Le Cheikh Abderrahmane At-Thaâlibi mourut la nuit du vendredi 15 mars 1474 en plein mois de Ramadhan. Il fut enseveli dans son mausolée au cœur de la ville d’Alger. Etaient présents à ses funérailles de nombreuses personnalités politiques et de grands savants parmi ses anciens élèves tels que Shû’ayb Es-Sunuçi, Abd Allah Ez-Ziwawi et Ahmed Zerrûq.
Le Cheikh laissa une descendance se composant de quatre fils (Mohammed Kebir, Mohammed Seghir, Mohammed Abi al-Salihîne et Yahia) et de quatre filles (Fatima, Rûqyyat, Mahdjouba et Aïcha). Tandis que sa fille Aïcha fut enterrée à ses côtés à Alger, la seconde, Zeyneb, fut ensevelie avec son époux, Sidi Mohamen ben Abdelkarim al-Maghîlî (m. 1503), lui-même disciple de Sidi Abderrahmane, dans le sud algérien. Son mausolée porte aujourd’hui le nom de Darîh bint sidi Abderrahmane.

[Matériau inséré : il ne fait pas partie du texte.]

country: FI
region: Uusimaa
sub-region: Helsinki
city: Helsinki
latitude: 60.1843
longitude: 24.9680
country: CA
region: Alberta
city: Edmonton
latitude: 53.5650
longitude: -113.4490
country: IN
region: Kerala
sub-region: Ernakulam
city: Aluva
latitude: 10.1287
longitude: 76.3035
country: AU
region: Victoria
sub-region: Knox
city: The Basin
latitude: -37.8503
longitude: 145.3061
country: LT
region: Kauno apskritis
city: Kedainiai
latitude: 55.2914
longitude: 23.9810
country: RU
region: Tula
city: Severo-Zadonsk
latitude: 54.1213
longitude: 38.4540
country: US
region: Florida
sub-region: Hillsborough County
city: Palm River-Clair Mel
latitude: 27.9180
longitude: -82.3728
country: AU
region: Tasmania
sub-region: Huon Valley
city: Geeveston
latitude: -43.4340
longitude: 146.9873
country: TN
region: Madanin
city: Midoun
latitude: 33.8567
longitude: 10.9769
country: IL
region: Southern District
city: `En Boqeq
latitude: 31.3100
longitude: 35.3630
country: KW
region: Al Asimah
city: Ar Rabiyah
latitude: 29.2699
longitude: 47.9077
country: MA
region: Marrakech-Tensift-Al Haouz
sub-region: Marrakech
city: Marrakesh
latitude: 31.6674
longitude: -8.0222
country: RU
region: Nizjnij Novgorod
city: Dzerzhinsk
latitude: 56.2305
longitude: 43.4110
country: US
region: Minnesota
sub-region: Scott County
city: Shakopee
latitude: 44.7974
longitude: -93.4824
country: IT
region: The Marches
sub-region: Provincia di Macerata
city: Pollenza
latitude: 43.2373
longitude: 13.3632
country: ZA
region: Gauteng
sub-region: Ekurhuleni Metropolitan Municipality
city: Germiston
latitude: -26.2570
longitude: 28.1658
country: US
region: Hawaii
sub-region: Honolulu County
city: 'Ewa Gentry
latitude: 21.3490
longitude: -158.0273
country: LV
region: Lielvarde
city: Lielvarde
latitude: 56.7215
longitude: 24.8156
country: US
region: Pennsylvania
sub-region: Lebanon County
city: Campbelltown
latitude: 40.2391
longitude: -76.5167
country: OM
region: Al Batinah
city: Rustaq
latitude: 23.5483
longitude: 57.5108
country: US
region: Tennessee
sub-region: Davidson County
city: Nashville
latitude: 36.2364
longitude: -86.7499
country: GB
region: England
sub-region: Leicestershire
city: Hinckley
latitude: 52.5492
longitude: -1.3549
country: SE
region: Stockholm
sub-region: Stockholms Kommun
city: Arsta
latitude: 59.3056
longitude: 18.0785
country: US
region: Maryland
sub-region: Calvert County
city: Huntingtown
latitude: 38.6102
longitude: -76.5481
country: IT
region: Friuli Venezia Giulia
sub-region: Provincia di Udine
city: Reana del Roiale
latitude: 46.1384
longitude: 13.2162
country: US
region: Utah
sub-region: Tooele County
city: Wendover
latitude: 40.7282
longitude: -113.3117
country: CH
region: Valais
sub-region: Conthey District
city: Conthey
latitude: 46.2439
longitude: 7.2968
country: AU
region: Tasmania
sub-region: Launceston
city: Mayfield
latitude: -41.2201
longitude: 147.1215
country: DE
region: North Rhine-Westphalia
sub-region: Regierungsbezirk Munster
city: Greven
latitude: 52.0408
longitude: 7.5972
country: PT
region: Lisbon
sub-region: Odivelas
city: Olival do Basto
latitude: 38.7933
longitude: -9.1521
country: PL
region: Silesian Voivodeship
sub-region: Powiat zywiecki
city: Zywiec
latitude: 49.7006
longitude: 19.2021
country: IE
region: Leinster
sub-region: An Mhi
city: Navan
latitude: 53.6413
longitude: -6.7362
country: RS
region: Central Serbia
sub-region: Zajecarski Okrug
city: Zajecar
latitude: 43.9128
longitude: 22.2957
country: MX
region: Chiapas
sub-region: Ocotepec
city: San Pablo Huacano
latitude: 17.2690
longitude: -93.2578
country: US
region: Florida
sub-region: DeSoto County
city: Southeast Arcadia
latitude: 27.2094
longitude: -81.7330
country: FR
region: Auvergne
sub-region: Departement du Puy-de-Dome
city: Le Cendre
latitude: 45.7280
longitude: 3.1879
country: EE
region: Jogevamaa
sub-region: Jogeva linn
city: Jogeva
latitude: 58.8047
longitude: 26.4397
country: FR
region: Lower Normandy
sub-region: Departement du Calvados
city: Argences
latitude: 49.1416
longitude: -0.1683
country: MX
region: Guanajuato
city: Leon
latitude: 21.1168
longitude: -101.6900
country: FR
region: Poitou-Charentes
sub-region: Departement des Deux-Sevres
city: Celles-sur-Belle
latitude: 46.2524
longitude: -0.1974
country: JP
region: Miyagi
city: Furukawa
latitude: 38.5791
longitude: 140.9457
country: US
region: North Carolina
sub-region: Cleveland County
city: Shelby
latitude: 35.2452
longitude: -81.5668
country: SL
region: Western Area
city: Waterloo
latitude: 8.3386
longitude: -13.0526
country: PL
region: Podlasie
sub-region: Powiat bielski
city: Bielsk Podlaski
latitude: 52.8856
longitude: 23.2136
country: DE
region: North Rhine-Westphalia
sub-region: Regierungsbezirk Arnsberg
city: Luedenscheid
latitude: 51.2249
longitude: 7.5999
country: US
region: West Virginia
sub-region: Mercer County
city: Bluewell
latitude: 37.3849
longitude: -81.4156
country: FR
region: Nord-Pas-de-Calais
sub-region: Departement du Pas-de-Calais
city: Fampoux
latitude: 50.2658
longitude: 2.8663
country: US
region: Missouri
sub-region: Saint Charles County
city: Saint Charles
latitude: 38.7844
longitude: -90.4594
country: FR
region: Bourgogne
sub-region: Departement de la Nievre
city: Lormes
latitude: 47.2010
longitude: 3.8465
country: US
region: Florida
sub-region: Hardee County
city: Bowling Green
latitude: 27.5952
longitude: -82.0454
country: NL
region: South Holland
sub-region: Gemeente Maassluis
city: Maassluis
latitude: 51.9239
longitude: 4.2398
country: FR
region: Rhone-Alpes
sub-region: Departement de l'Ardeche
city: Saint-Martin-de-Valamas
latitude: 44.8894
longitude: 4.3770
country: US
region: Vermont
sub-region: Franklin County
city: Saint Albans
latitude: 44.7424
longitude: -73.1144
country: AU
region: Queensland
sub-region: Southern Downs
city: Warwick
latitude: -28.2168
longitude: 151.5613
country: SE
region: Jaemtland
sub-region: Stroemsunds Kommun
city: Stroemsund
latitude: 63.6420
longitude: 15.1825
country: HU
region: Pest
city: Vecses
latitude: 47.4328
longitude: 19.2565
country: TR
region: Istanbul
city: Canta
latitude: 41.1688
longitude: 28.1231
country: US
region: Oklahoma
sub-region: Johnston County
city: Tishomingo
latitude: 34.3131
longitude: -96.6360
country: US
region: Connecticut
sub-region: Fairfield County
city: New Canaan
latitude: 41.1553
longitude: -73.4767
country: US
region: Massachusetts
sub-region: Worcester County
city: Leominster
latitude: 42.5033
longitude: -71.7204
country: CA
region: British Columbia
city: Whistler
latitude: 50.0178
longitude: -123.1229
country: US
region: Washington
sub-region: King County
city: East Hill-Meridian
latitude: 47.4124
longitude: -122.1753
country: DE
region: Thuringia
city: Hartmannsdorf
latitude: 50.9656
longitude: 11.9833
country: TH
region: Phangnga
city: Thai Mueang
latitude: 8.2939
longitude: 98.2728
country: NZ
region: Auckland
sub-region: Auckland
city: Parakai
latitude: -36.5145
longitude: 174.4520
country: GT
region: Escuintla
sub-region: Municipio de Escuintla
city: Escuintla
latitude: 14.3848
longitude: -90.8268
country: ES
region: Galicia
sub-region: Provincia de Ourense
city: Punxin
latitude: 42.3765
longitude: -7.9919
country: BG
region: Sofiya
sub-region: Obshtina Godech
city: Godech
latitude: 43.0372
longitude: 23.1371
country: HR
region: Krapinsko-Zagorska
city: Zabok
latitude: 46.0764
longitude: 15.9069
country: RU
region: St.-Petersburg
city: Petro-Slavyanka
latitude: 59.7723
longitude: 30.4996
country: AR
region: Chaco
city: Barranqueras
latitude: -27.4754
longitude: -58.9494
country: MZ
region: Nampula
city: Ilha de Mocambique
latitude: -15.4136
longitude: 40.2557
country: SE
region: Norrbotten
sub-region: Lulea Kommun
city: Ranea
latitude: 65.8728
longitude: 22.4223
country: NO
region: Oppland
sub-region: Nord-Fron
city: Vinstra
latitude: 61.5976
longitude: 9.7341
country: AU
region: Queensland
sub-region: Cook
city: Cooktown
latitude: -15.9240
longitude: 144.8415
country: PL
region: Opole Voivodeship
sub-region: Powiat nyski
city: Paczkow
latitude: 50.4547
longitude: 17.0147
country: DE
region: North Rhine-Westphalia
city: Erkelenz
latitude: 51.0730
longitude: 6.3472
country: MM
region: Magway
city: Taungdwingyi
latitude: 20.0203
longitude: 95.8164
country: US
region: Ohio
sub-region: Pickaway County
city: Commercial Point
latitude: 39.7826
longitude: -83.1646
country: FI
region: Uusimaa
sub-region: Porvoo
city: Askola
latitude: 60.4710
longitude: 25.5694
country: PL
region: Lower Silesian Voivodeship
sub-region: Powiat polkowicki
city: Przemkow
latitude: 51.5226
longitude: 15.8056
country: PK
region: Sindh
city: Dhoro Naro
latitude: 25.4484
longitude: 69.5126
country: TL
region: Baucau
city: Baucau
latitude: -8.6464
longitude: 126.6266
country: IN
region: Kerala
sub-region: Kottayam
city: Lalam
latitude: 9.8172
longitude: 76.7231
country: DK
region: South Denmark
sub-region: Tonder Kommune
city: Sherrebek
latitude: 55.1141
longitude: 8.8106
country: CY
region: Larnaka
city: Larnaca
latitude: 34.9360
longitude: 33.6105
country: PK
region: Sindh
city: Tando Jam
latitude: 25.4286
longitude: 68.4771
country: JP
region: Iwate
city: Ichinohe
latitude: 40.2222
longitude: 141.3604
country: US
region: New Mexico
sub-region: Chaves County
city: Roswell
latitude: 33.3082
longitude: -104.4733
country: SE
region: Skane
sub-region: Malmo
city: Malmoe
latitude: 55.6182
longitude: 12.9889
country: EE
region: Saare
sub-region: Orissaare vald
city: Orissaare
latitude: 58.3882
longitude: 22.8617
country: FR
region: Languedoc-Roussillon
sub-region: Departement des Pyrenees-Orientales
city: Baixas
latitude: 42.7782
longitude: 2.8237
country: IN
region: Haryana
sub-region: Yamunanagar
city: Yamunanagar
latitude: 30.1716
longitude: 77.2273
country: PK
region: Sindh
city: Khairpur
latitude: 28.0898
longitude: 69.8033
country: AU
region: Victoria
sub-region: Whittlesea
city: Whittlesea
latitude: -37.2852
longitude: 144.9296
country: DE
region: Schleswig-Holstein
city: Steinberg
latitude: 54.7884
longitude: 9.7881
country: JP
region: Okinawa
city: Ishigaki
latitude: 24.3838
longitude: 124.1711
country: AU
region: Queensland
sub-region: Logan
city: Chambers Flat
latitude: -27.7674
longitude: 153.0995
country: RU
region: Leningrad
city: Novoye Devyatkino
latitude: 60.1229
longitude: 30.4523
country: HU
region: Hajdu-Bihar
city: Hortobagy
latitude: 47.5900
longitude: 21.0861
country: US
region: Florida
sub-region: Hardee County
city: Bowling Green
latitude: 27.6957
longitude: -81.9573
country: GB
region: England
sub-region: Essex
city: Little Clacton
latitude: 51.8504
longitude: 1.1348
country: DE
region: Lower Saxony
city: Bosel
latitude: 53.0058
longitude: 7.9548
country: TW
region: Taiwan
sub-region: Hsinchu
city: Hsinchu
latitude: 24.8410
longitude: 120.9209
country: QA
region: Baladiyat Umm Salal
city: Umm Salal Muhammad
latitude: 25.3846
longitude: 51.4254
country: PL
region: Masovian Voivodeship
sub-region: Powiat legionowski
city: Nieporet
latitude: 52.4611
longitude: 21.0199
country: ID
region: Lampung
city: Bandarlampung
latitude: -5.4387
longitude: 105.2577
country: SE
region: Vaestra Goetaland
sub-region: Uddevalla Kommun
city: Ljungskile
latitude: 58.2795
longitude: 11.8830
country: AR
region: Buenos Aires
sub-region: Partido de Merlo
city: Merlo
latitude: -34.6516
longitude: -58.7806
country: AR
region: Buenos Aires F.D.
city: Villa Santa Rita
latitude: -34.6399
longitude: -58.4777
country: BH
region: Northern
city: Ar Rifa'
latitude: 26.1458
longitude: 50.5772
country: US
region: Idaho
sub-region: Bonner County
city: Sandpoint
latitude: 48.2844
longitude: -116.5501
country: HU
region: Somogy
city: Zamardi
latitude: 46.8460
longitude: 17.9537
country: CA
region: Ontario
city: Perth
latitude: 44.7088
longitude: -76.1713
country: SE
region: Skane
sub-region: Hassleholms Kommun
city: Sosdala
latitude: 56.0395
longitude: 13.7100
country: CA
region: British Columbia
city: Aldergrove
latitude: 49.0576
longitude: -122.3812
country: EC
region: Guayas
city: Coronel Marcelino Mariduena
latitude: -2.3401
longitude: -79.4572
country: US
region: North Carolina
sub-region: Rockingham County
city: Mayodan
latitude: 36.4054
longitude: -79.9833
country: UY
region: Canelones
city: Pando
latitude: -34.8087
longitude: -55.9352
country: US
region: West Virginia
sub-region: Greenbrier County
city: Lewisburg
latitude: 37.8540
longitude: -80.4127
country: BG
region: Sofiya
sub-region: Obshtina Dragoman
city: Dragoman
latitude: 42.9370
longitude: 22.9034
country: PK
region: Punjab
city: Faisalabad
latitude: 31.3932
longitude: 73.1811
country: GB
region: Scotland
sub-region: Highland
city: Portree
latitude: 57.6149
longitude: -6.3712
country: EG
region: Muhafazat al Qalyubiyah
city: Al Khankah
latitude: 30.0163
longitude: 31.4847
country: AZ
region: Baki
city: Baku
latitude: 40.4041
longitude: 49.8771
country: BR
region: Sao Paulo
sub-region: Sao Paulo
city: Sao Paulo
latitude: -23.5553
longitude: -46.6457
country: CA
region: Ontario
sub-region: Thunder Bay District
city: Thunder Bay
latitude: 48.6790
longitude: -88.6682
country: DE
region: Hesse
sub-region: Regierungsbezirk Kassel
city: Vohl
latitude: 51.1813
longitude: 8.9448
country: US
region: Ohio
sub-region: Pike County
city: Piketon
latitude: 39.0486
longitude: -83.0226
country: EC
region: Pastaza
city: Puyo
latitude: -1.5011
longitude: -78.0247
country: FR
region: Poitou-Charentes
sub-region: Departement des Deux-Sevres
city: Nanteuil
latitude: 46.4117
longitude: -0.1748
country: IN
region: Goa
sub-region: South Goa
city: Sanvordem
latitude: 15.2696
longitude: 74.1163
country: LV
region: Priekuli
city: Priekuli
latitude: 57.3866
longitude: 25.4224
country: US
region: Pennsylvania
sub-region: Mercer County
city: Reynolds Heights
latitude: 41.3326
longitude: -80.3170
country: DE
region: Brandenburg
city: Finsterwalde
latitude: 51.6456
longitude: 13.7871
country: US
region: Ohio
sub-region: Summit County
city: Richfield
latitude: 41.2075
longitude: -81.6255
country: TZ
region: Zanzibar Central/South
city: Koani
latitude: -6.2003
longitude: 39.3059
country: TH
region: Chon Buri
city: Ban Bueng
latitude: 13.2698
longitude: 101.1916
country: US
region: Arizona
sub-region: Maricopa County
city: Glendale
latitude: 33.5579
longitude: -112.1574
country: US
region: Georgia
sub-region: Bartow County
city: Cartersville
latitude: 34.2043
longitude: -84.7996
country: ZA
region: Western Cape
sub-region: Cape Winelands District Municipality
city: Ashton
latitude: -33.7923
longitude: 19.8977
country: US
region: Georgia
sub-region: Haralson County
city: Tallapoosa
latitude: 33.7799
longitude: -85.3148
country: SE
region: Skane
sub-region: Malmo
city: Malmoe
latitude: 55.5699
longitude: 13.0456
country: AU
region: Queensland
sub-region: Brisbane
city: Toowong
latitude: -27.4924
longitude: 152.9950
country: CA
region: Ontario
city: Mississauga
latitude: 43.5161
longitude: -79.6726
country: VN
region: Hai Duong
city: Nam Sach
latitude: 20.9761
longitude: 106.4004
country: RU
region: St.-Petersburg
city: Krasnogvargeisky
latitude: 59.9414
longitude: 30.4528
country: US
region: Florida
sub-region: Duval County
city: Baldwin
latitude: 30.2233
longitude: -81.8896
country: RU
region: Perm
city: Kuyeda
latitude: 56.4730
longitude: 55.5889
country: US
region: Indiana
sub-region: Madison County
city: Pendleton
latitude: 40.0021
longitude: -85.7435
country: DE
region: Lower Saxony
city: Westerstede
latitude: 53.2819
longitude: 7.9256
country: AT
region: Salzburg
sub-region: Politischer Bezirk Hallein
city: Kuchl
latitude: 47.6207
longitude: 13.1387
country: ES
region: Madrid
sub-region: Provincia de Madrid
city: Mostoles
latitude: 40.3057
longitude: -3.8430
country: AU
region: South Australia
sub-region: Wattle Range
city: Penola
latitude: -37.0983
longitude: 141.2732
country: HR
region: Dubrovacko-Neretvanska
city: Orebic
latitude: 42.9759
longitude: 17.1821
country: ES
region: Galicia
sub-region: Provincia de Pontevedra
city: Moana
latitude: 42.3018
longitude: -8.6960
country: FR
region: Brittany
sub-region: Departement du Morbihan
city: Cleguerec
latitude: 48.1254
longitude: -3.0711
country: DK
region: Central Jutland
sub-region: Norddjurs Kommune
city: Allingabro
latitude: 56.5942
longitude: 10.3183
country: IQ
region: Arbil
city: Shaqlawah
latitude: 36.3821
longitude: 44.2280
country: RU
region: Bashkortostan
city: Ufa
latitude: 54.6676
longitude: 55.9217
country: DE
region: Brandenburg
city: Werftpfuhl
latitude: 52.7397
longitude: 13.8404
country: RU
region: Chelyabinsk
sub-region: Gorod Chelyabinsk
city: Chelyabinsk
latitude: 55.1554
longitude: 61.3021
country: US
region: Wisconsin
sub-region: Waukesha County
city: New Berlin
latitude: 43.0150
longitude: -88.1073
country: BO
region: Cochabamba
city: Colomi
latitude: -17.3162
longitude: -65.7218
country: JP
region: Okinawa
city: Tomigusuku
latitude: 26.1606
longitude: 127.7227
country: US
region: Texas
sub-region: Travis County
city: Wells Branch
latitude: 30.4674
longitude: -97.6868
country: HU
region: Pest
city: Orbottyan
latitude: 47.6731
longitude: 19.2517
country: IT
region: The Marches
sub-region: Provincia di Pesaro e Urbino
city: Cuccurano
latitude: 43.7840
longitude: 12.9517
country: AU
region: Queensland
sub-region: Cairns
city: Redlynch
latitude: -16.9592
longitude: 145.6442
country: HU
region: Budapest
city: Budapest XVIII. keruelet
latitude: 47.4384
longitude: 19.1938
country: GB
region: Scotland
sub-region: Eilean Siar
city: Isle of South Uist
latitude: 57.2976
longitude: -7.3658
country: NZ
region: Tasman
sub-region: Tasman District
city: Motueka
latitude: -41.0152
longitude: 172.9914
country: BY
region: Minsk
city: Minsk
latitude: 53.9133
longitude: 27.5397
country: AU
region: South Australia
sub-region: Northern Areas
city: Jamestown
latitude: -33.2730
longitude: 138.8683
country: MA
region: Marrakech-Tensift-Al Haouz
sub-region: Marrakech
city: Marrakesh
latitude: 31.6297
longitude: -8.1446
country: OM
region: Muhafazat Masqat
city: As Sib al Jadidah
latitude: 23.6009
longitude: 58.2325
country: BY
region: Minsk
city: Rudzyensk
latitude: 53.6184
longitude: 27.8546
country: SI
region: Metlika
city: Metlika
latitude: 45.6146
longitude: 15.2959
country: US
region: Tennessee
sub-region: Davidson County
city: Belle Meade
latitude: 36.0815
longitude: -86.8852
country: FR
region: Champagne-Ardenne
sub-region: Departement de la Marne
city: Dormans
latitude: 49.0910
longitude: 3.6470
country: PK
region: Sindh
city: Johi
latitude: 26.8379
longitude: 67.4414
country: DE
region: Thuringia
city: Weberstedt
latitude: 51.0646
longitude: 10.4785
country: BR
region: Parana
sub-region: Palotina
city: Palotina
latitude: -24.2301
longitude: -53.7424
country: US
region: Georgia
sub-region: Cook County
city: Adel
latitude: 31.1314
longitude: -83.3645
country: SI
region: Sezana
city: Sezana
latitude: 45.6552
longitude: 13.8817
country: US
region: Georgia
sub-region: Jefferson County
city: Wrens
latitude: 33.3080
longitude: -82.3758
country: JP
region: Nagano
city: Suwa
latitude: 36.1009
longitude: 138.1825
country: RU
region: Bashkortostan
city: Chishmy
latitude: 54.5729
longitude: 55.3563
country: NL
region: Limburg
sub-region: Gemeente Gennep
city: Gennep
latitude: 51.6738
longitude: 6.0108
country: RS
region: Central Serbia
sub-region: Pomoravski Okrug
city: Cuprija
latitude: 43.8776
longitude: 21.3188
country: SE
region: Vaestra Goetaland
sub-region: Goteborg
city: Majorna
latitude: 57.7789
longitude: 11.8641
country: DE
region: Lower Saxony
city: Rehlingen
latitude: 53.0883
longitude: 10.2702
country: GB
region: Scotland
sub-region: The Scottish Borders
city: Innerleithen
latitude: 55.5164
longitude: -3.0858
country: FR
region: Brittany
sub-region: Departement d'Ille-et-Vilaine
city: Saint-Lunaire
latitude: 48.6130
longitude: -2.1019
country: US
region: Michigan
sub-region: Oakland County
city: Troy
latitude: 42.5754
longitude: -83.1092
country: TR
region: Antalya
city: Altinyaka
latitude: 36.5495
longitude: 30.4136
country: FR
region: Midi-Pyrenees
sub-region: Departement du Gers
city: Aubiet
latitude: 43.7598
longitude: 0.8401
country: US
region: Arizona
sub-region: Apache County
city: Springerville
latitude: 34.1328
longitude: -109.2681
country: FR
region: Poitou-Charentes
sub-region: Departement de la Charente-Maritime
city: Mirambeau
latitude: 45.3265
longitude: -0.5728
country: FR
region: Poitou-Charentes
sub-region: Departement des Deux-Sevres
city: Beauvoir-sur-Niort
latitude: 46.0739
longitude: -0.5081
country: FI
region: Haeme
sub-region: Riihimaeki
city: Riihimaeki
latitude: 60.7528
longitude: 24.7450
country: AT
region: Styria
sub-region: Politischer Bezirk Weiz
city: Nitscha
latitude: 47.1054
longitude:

Parmi les intellectuels provenant de la lignée de Sidi Abderrahmane, nous pouvons citer son petit fils Sidi Yekhleftin at-Thaâlibî auprès duquel s’initia le célèbre historien maghrébin al-Tenbeqî. Mais aussi Abû Mehdi ‘Issa at-Thaâlibî (m. 1611 à la Mecque), l’historien du droit Mohammed El-Hedjwinî at-Thaâlibî (Fès, 1874-1956), le nationaliste tunisien Abdel Aziz at-Thaâlibi (1876-1942), l’imam algérien Mohammed-Améziane Toualbi-Thaâlibî (1914-1998) et son frère Mohammed-Chérif. Et, enfin, le psychanalyste et sociologue feu le professeur Noureddine Toualbi-Thaâlibî (1947-2022), ancien recteur de l’Université d’Alger I et auteur de la bibliographie ici présentée du cheikh Abderrahmane at-Thaâlibî.